Und nun soll Doctorow also etwas zum iPad sagen. Zu dieser Fernbedienung für den Internet-Shop iTunes, in dem man ausschließlich versiegelte Musik, Bücher und Software kaufen soll. Für Doctorow ist der iTunes-Shop die Perversion des Urheberrechtsgedankens schlechthin. Nicht Piraten sind für ihn die eigentlichen Rechtsverletzer, sondern Unternehmen, die die Nutzung ihrer Produkte durch Kopierschutz einschränken. In Deutschland zum Beispiel vertreiben Verlage die Digital-Ausgaben ihrer Bücher mit Kopierschutz bislang über das Portal Libreka. Für Doctorow ein Unding. Wer für ein Produkt gezahlt hat, soll auch uneingeschränkt darüber verfügen dürfen. Gegen digitales Rechtemanagement predigt Doctorow auch vor Microsoft-Managern, die ihn regelmäßig nach Redmond einladen.

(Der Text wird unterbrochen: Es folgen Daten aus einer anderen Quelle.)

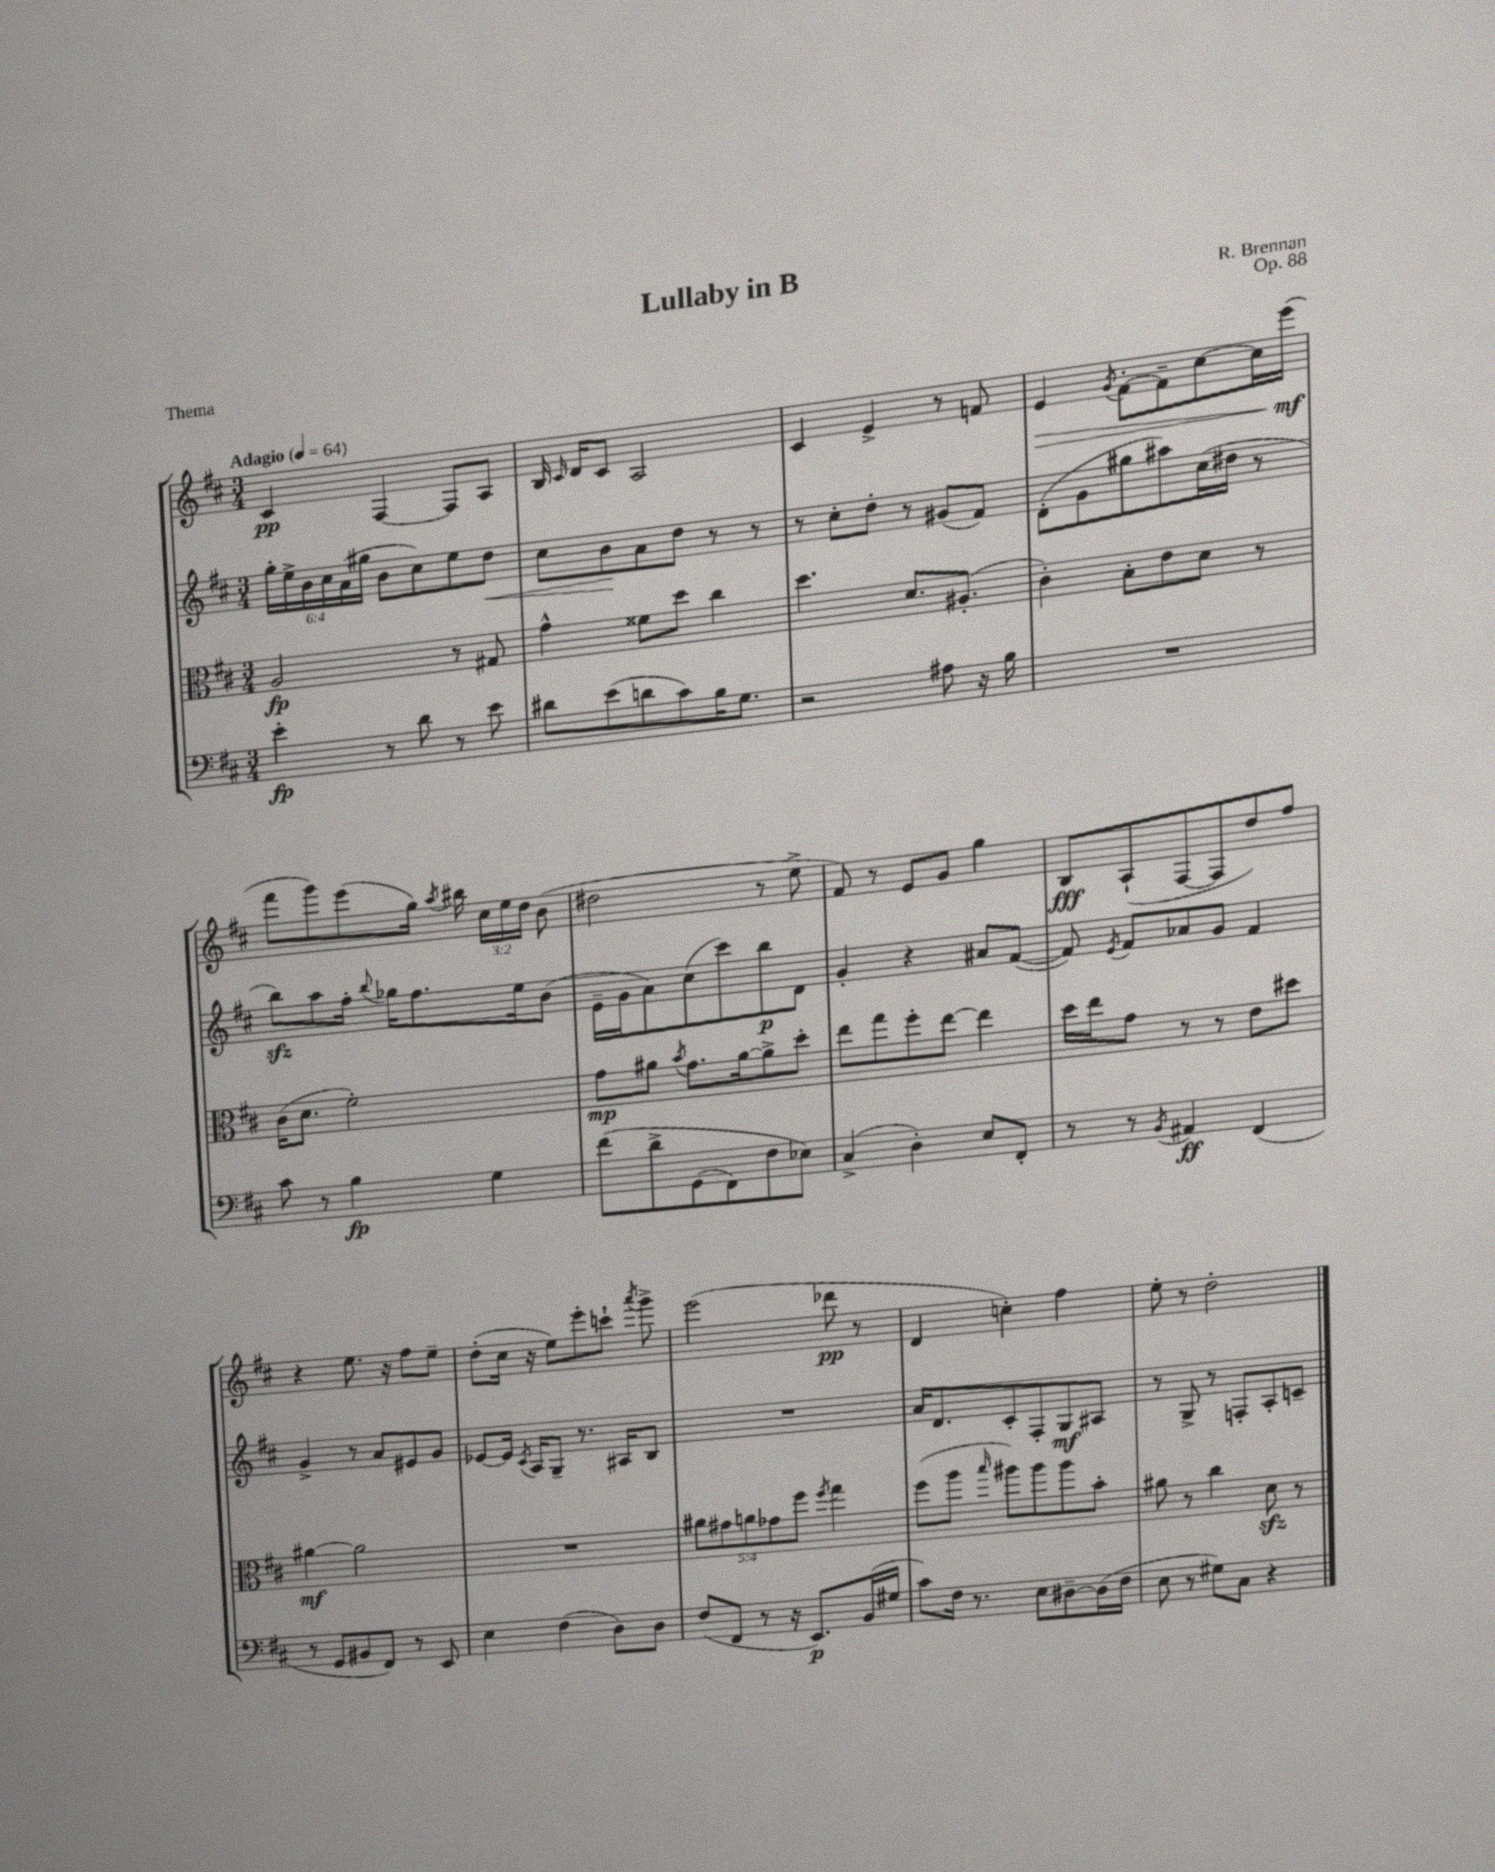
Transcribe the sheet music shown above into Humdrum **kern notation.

"Stellen Sie sich vor, sie kaufen eine Schale mit Suppe", echauffiert er sich. "Und wenn Sie Ihre Suppe ausgelöffelt haben, lesen Sie auf dem Boden der Schale eine Notiz, die besagt: 'Durch das Auslöffeln dieser Suppe erklären Sie sich damit einverstanden, dass Sie die Suppe zuhause nicht nachkochen dürfen.' Das ist kein vernünftiger Vertrag. Wenn Sie ein Gesetz machen wollen, das besagt, dass Leute Ihre Suppe zuhause nicht replizieren dürfen, müssen Sie damit zum Parlament. Das können Sie nicht einfach auf Ihrer Suppenschale deklarieren. Nutzer- und Urheberrechte sind schließlich sorgfältig ausbalanciert."